For instance, maybe you only want to keep a subset of the dataset, or do
random sampling, so you need access to the array before importing it.

Fussy provides a function to create a dataset (array of JSONs), available
in the `fussy.toolbox` object.

The `fussy.toolbox.dataset` takes an input CSV file and a list of columns as
parameter.

It works like the import function:

```javascript
var data = fussy.toolbox.dataset('thermal.csv', [ 'day', 'temperature' ]);
```

You can then manipulate this array, before importing it. For instance:

```javascript
var data = fussy.toolbox.shuffle(
  fussy.toolbox.dataset('data.csv', 'schema.json')
);
```

Will load the dataset and shuffle it.


### Predicting data


```javascript
var query = fussy.query({
  select: ['column'],
  where: {
    foo: '',
    bar: ''
  }
});
```

### Using the results

When you call the query object, what you get is a result set, or "view" on
the data. This view has the following methods:

#### best()

The `best` function returns the best value for a given field. It actually
just takes the first element of the `all` function.

Depending on the distribution and the category of problem you are trying to
solve, this might not be the best choice for you.

#### mix()

The `mix` compute the weighted average value for a numeric field.

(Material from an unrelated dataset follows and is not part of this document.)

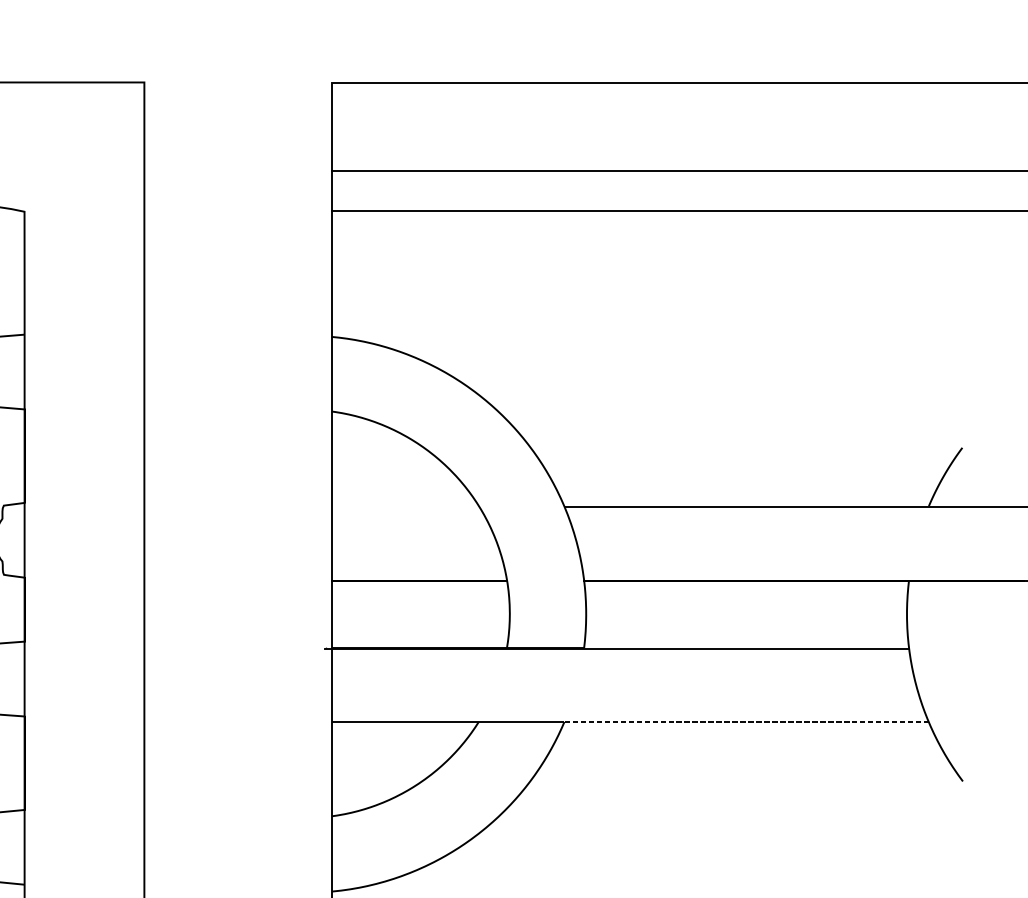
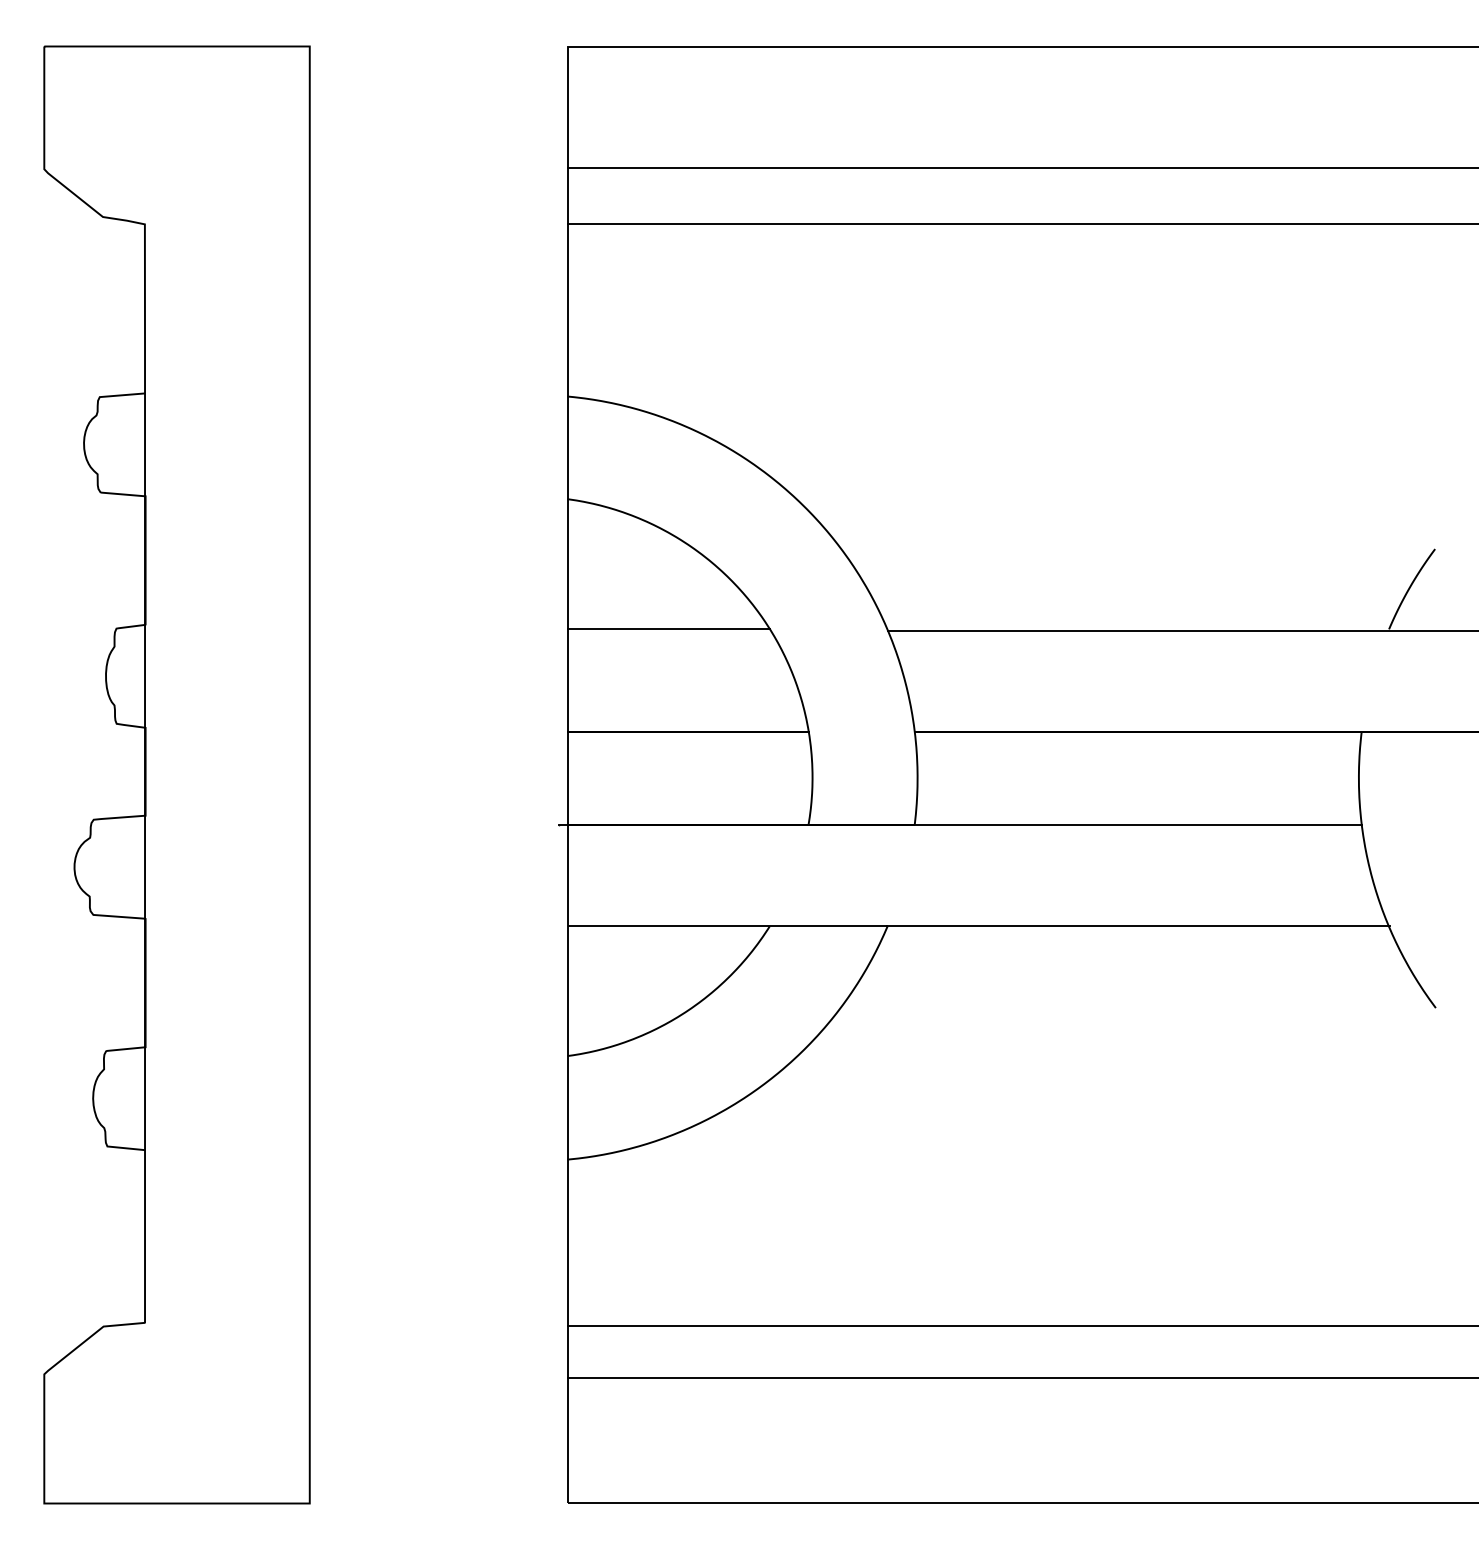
line: (405, 506) -> (668, 629), added
line: (746, 722) -> (1138, 926), dashed -> solid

For instance, say there are 3 possible values for a "temperature" field: 10, 20, 40..

While the `all` function will returns an array of value->weight, the `mix`
function will directly returns you the weighted average, eg. 23.33.

#### all()

The `all` function returns the distribution of values: an array sorted by weight,
of all possible choices for the requested fields.

This is actually an array of `(value, weight)` tuples.

Use this function if you want access to raw data, and need to make
multiple, weighted decisions. (eg. for investment, risk management use cases).